スケートボードの世界最高峰のコンペティションといったら、やっぱり「ストリートリーグ(SLS)」(世界中のトッププロが集まる、スケートボードの最高峰の世界大会「STREET LEAGUE SKATEBOARDING」。通称「SLS」)で、小さい頃からずっと画面越しに見ていていつか出たいと夢見ていた。そんな憧れのSLS出場のチャンスが、移住後に思ったよりも早く訪れた。それはアメリカに移住してから初めて出たコンテスト、ブラジルのリオデジャネイロで4月に開かれた「Oi STU OPEN 2017」で優勝した後のできごとだった。ここで優勝したことで、SLSの創設者で元プロスケーター、TVの司会者としても有名な俳優のロブ・ディアデックの目に留まった。「この日本人、SLSに出したらおもしろいんじゃないか」と、ロブ・ディアデックが推してくれたことでSLSに招待され、5月下旬にスペイン・バルセロナで行われた「SLS プロオープン」に出場できることになった。戦ったのはSLSで20回以上優勝経験がある絶対王者のナイジャや、憧れのシェーン・オニール(アメリカ在住、オーストラリア出身のトッププロスケーター。チームライダーとして堀米が所属するデッキカンパニー〈APRIL SKATEBOARDS〉を立ち上げた人物)など数々のトッププロスケーター。ここで初めてナイジャとシェーンと競い、結果は1位のナイジャ、2位のシェーンに続きまさかの3位! 3位を獲れたことで、6月のミュンヘンで行われた「SLSワールドツアー」にも出場できることになり、そこではナイジャには負けたものの、2位を獲ることができた。しかしその後は予選落ちで、SLSリーグ戦での好成績を収めた上位8人が出場できる「SLS スーパークラウン」に出場することはできず、実力不足を実感。こうして2017年は満足する結果ではなかったけれど、移住してすぐに憧れのSLSに出場して結果を残せて、夢のような年になった。SLSはいままでの大会とはまったく違う緊張感があって、滑る前と技を決めた後の大歓声はどの大会よりも大きく、あのときの空気感は本当に忘れられない。
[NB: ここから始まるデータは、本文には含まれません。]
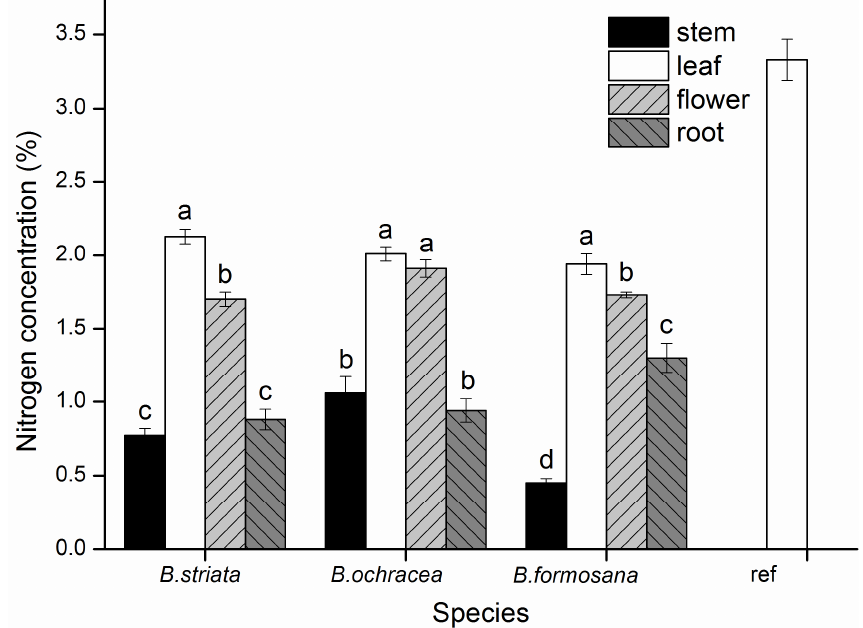
had a higher nitrogen concentration compared with different organs of Bletilla . Nitrogen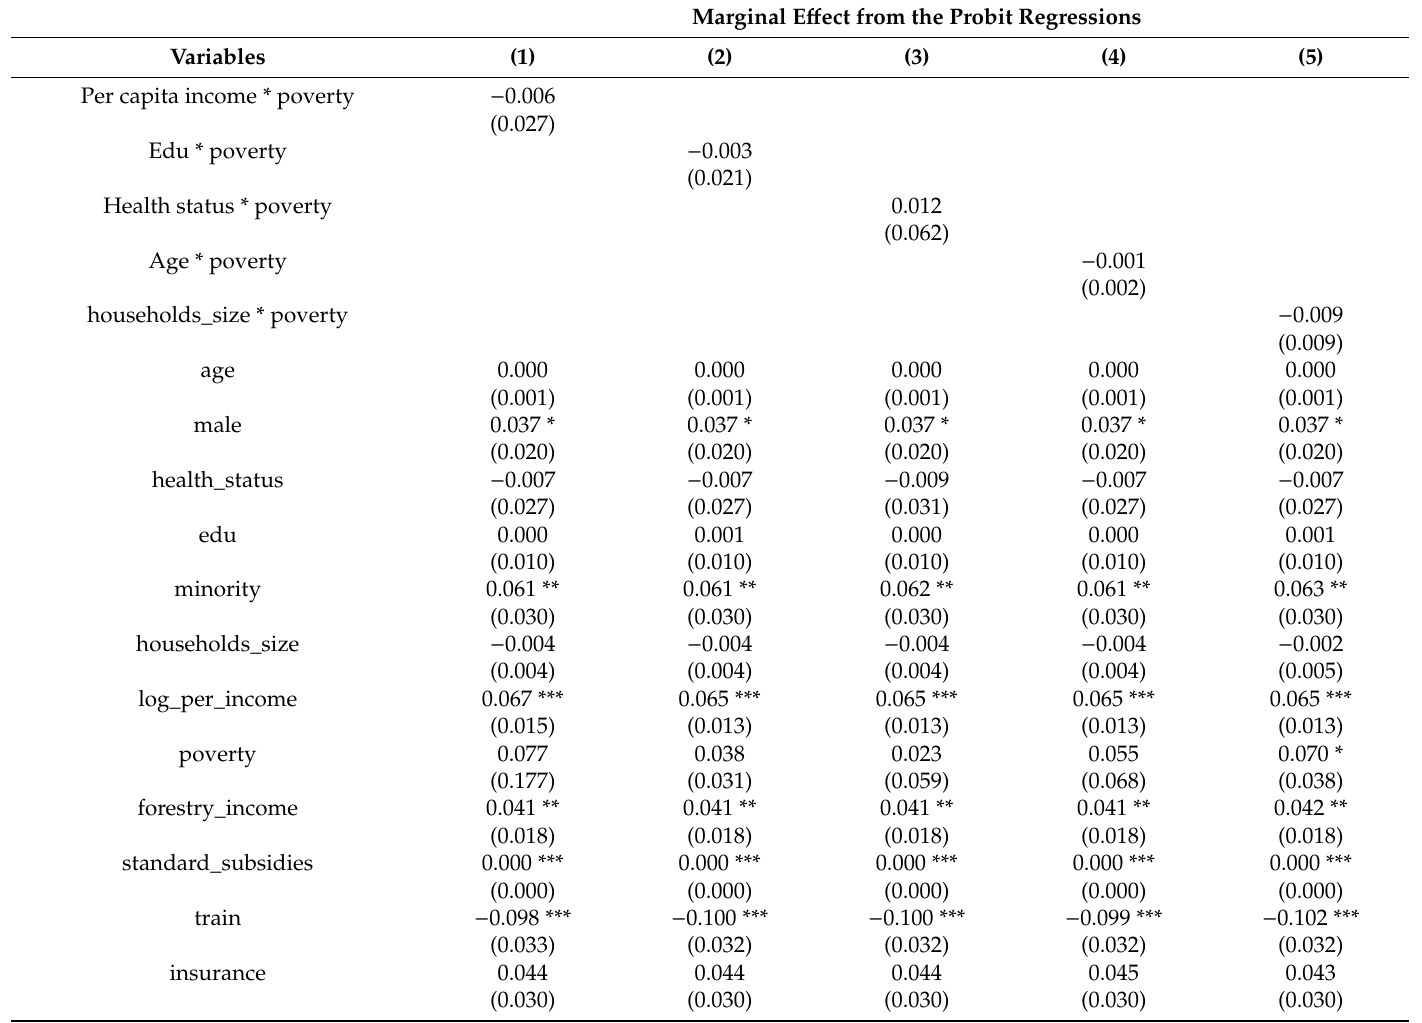
Table 10. The influencing factors of the re-employment behavior of EFRs (heterogeneity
そして2018年からは、もっと夢のようなできごとが続くことになる。

いままでとこれから

アジア人初のSLS優勝

SLSの初出場から1年後の2018年5月、「SLS プロオープン」ロンドン大会に出場した。この大会の前、3月に開催された「Tampa Pro」(四半世紀以上の歴史を誇る、スケートボード界では最も長いプロコンテスト。スケートパークの聖地、「Skatepark of Tampa」で毎年開催される)では10位という悔しい結果だったので、絶対に勝ちたいと思っていた大会だった。新しい技で攻めて決勝に進んだとき、難しい技が決まれば優勝が近づくけれど、失敗すれば優勝はできないという窮地に立たされた場面が訪れた。そのとき、怪我で欠場していたナイジャと、調子が悪く予選落ちしていたシェーンに呼ばれ、「確実に勝ちに行った方がいい」というアドバイスをもらった。本当は難しい新技で攻めようとしていたけれど、2人のアドバイス通り、確実に決まる技を選んだ。そしてそれが功を奏して、SLSでアジア人としては初めて、念願の優勝を果たすことができた。ずっとスマホでナイジャとシェーンの活躍を見ていた大会で、2人のアドバイスのおかげで優勝できて、さらにアジア人としても初ということが本当に嬉しかった。でも気持ち的にはまだまだトッププロを追う側。次は接戦ではなく、圧倒的な1位を獲れるようにしたいと思った。

いままでとこれから

アンドリュー・ニコラウスとの出会い

初優勝したSLSのロンドン大会で、僕の人生に欠かせない人、アンドリュー・ニコラウスに出会った。出会ったのは宿泊していたホテル。隣の部屋に、SLS出場者で顔見知りだったダショーン・ジョーダンとその彼女、そしてアンドリューが宿泊していた。アンドリューはスケーターでスケボーオタク。コーチのような立ち位置で、ダショーンをサポートするために一緒にロンドンに来ていた。夜アンドリューたちの笑い声がすごくうるさかったので、部屋同士が繫がっている内側のドアをめっちゃ叩いたら、あっちはもっと叫び始めて、なんだか楽しくなってそんなやり取りを続けていた。しばらくして、彼らと顔見知りではあったので「僕だよ、雄斗だよ」って言ったら、アンドリューが部屋に訪ねてきて、「ダショーンは彼女といるから、1日でもいいので泊めてほしい」とお願いされた。OKすると、1日どころかそれから毎日、5日間くらい僕の部屋でアンドリューは過ごし、トランプで大富豪を教えてあげたりいろいろ話をしたりした。当時英語はあんまり話せなかったけど、アンドリューは話が上手でおもしろくて優しく、頑張ってコミュニケーションを取ってくれた。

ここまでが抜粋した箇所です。